### [Task description]
Filter this data down to the lines that hold "wird", and copy them.

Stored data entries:

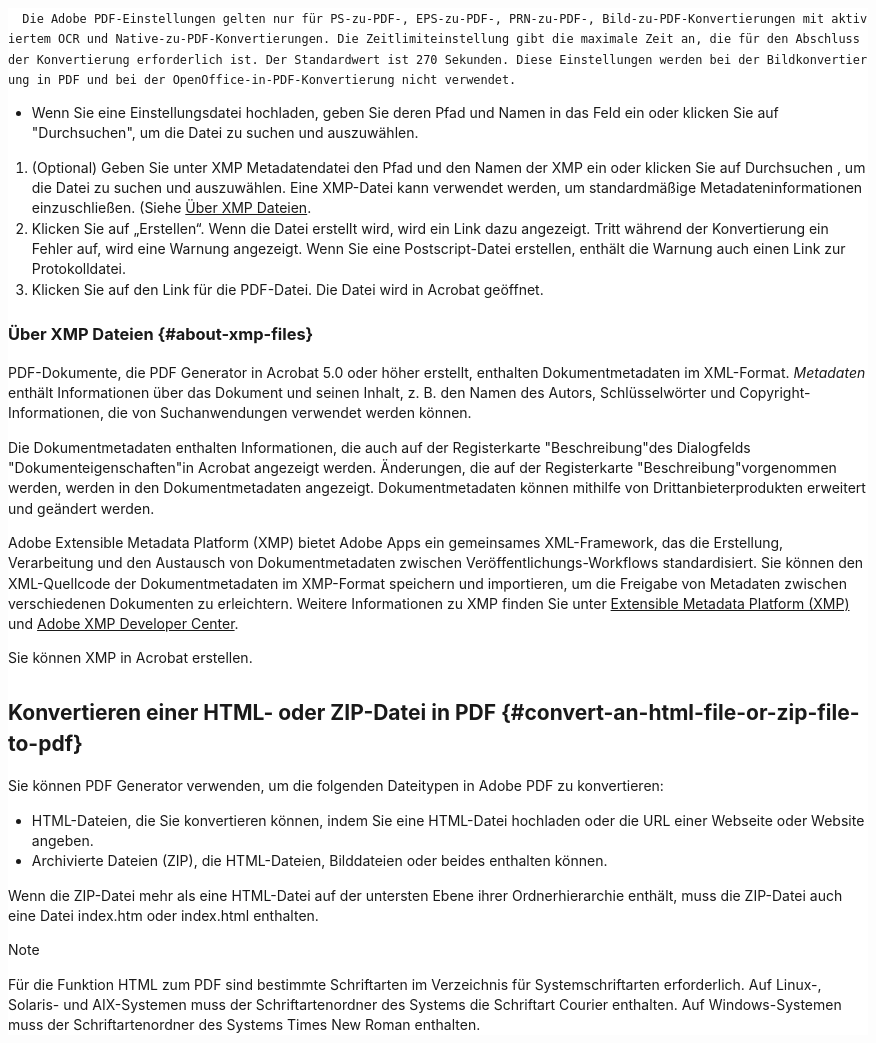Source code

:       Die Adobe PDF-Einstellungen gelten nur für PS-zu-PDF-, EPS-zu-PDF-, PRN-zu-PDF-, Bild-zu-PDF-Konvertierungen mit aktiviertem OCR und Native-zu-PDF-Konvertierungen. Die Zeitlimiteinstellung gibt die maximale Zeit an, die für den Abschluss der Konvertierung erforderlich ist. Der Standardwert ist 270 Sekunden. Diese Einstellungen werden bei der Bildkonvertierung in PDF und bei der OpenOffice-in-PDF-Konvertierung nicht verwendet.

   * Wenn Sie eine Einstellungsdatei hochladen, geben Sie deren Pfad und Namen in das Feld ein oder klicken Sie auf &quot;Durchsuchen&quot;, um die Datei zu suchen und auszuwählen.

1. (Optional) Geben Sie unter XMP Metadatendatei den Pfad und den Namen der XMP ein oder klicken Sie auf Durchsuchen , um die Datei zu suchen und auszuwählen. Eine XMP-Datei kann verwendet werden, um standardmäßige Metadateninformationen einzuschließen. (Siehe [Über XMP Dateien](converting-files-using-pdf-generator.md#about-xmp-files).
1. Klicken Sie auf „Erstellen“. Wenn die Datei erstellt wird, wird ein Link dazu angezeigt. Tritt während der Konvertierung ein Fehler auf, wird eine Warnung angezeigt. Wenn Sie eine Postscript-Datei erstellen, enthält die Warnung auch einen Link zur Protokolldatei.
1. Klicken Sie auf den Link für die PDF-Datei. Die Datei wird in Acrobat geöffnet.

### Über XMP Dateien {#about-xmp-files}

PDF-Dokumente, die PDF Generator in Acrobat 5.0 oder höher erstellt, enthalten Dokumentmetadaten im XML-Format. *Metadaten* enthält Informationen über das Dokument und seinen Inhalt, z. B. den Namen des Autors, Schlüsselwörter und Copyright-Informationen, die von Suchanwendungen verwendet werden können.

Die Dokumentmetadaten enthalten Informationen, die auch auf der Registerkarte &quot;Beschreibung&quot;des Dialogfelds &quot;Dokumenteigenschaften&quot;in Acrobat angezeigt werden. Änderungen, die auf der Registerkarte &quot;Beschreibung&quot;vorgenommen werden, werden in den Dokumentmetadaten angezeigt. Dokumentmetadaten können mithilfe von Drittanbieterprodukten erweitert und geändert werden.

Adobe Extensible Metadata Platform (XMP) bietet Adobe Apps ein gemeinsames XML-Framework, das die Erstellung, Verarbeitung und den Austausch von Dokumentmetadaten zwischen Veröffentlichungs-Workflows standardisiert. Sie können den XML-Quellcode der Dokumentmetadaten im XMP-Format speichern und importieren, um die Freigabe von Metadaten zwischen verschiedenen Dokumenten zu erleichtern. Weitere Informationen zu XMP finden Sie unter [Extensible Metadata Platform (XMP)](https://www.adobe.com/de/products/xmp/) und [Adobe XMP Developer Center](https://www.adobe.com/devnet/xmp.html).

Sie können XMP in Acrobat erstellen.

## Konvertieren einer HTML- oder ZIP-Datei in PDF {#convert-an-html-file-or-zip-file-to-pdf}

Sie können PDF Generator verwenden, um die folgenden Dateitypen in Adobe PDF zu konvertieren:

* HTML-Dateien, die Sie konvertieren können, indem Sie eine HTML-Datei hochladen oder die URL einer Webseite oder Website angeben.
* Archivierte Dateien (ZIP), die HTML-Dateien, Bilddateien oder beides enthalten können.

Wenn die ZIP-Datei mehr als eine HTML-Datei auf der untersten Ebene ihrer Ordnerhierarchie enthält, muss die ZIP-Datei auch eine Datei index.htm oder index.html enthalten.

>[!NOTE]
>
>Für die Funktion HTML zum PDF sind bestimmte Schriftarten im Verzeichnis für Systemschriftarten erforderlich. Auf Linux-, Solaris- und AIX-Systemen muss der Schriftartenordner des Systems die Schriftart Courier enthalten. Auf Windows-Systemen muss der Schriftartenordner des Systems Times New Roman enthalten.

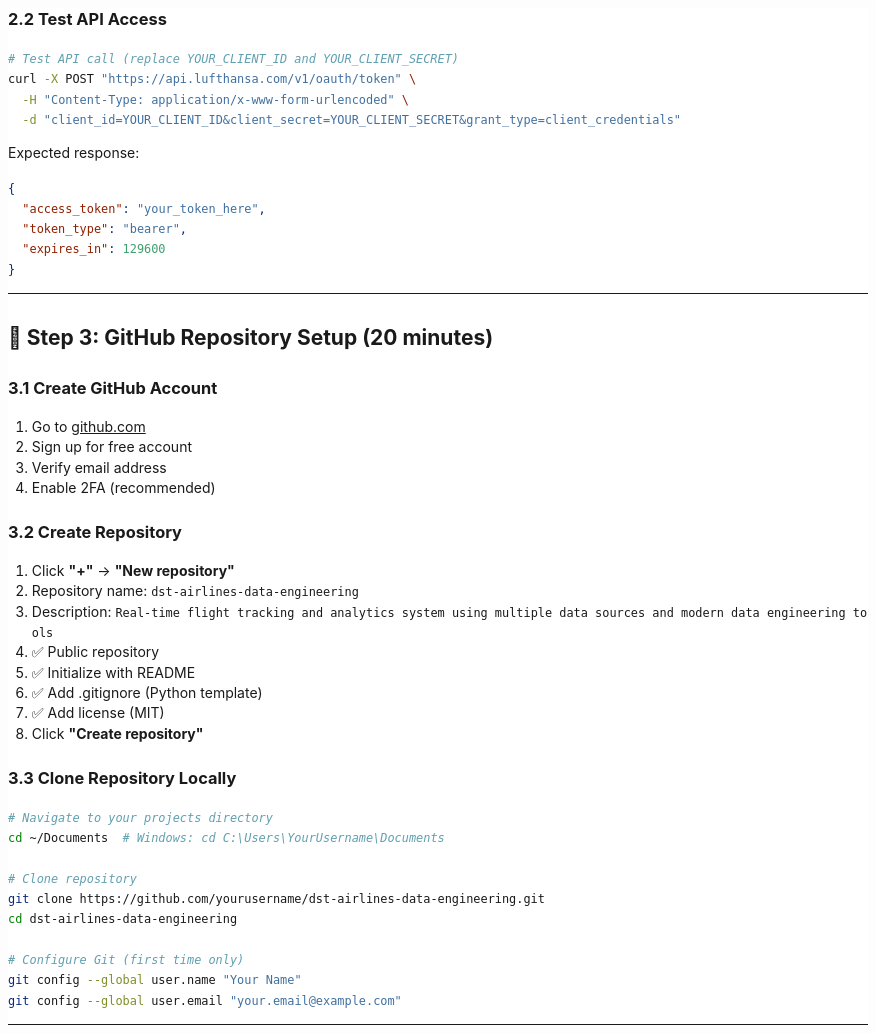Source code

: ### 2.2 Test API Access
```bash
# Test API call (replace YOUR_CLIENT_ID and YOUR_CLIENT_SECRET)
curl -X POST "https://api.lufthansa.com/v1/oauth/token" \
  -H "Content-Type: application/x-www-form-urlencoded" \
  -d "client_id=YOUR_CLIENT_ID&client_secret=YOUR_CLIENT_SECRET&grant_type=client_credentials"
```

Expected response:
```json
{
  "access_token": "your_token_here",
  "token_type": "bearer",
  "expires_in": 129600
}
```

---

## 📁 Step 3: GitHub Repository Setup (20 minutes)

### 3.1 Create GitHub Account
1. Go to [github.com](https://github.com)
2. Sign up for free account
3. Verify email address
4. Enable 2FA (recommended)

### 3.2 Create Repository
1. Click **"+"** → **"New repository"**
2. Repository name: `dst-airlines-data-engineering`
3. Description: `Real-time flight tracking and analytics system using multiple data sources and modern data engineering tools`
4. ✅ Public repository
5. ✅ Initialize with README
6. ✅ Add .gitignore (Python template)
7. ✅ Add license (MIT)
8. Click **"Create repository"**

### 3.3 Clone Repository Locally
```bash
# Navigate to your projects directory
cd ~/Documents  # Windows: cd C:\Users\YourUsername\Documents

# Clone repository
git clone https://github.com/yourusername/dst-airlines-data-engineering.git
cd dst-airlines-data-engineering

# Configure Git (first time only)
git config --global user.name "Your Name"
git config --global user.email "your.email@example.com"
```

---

### [Problem solution]
1. Klicken Sie auf „Erstellen“. Wenn die Datei erstellt wird, wird ein Link dazu angezeigt. Tritt während der Konvertierung ein Fehler auf, wird eine Warnung angezeigt. Wenn Sie eine Postscript-Datei erstellen, enthält die Warnung auch einen Link zur Protokolldatei.
1. Klicken Sie auf den Link für die PDF-Datei. Die Datei wird in Acrobat geöffnet.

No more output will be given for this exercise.